Володя с ужасом смотрит на дергающиеся руки и ноги, на чужое оскаленное лицо.
— Раньше с ним этого не было? — спрашиваю я.
— Никогда не видел. Первый раз, — растерянно отвечает он.
— Пляска святого Витта! — объясняет кто-то.
— Типичная эпилепсия, — наставительно уточняет Кубенин, он тоже оказался здесь. — Юра скрывал от нас свою болезнь.

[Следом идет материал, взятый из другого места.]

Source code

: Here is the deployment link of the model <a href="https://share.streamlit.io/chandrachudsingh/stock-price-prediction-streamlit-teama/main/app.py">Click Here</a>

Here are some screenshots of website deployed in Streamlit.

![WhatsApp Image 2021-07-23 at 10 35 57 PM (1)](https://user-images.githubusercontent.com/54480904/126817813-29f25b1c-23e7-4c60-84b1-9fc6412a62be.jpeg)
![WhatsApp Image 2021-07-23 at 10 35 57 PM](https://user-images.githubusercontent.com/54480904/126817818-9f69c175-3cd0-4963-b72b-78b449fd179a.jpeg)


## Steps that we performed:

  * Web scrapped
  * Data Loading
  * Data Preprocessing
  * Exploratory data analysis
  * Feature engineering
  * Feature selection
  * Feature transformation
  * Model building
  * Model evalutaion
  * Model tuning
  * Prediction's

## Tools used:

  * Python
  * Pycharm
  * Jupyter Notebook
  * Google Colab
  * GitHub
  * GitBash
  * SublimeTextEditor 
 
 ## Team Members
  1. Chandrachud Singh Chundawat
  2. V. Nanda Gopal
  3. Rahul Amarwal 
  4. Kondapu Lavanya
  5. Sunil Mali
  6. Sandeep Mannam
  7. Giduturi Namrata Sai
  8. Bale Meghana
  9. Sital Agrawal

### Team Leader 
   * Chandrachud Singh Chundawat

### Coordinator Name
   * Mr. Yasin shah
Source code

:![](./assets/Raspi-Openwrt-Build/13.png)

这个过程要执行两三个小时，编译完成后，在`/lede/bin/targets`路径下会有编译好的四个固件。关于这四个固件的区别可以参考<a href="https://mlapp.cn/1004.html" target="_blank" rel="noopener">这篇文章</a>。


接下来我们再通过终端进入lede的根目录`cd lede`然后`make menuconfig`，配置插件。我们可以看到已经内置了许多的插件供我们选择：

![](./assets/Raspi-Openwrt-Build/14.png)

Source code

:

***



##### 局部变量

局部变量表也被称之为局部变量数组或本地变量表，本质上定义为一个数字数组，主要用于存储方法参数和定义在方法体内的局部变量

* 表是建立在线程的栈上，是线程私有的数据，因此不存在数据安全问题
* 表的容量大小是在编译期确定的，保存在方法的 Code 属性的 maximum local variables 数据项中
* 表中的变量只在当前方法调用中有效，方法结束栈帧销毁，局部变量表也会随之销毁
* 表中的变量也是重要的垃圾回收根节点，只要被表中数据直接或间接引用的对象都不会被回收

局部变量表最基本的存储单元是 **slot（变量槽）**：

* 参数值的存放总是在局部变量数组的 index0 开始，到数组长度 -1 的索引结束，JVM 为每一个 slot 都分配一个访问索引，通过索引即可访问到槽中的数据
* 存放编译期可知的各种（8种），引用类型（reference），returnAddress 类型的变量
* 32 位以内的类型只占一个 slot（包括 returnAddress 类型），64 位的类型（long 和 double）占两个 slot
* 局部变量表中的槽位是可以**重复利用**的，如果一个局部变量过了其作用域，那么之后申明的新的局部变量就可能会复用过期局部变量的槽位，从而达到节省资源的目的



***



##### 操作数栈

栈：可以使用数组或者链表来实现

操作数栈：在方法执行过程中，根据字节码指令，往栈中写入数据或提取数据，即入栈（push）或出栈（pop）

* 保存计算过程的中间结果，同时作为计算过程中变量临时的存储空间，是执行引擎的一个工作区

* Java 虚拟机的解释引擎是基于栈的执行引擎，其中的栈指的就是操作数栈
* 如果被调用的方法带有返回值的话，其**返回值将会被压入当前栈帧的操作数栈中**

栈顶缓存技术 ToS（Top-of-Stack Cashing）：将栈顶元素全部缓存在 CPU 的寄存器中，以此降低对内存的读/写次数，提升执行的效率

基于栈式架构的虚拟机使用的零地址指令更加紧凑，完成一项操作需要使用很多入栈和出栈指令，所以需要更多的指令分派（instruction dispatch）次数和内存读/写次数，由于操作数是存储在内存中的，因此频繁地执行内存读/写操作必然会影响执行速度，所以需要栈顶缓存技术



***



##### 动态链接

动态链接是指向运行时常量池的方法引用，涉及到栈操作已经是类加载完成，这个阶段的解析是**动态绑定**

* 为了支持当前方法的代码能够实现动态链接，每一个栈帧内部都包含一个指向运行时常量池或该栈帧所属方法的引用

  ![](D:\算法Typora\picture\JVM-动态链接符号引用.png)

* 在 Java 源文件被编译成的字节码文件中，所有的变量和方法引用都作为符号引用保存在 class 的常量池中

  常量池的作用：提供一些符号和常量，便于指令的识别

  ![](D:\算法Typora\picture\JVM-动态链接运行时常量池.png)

— Плясал бы дома. Нашел место для танцев! — смеется камера.
Снова влетают санитары с носилками. Юру уносят. Кубенин уходит на место.
Мы с Володей топчемся некоторое время, потом укладываемся.
— Вот и наплясал. Поди освободят теперь, он же вроде ненормального. — Камера завидует припадочному и недоверчиво спрашивает у нас: — Он в самом деле эпилептик или притворился? Вы сговорились, ребята, или он индивидуально все придумал?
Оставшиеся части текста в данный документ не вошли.